___ Trecho da página

Bolsonaro solicita inclusão em programa de leitura para redução de pena
Ex-presidente busca remição de pena através da leitura de livros na prisão

SÃO PAULO, SP - A defesa de Jair Bolsonaro (PL) protocolou nesta quinta-feira (8) um pedido ao ministro Alexandre de Moraes, do Supremo Tribunal Federal (STF), para que o ex-presidente possa participar do programa de remição de pena por meio da leitura de livros.
O programa permite que detentos que leem obras literárias e apresentem uma resenha possam reduzir sua pena. Para ingressar no programa, é necessária autorização judicial, e a defesa de Bolsonaro aguarda uma resposta sobre o pedido feito.
Os presos têm acesso a um acervo de livros devidamente catalogado pela unidade prisional, e a norma do CNJ (Conselho Nacional de Justiça) garante que não haja censura sobre as obras literárias, religiosas, filosóficas ou científicas.

______

## O que fazer:
Escreva a continuação da notícia sobre o pedido de Bolsonaro para reduzir a pena com a leitura de livros, começando logo após a última frase do trecho da página. A listagem a seguir vem de uma fonte diferente.

___ Dados fornecidos

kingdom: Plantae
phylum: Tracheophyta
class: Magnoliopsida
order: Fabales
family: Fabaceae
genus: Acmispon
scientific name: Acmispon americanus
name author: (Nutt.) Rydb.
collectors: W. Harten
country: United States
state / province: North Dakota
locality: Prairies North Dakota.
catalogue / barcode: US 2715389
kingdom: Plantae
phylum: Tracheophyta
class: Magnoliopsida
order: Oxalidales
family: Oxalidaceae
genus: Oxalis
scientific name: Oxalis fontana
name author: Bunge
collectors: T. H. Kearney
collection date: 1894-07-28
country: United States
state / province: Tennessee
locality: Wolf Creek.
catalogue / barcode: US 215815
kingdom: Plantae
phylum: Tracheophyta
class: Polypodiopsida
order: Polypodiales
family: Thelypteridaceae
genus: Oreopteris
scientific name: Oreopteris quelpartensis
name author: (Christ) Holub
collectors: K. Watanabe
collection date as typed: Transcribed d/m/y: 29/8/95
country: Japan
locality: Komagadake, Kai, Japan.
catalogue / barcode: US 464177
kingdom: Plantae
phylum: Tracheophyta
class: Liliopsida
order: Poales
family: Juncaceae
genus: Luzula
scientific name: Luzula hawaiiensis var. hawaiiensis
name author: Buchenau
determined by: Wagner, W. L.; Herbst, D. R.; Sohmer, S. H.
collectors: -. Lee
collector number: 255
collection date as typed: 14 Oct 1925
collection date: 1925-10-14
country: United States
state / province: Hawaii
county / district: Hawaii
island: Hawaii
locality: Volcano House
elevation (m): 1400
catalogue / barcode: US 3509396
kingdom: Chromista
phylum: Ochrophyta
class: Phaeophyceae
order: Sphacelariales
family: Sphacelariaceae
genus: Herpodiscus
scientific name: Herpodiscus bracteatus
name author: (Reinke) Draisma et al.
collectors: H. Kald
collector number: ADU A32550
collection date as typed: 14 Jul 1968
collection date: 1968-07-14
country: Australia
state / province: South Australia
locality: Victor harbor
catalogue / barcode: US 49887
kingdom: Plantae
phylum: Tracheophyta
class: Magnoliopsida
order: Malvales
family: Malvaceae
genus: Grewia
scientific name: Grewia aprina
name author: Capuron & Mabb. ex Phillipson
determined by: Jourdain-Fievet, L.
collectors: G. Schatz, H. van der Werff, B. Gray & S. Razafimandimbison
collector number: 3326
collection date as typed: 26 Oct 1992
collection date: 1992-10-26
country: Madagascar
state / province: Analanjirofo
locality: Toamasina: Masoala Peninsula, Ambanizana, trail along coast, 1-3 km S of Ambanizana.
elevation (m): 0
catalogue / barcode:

______

## Resposta da tarefa:
A remição de pena por estudo está regulamentada no artigo 126 da Lei de Execução Penal e pela resolução nº 391/2021 do CNJ. Os detentos podem escolher qualquer livro do acervo da biblioteca para leitura, e a Secretaria de Educação do Distrito Federal possui um programa que exige a leitura de obras pré-selecionadas, o que contraria a resolução do CNJ.
Após obter a autorização judicial, os presos têm um prazo de 21 a 30 dias para ler o livro selecionado e 10 dias adicionais para entregar a resenha, que será avaliada por uma comissão. Cada livro lido pode resultar em uma redução de quatro dias de pena, permitindo que os participantes apresentem resenhas de até 12 livros por ano, totalizando uma possível redução de 48 dias na pena ao longo de um ano.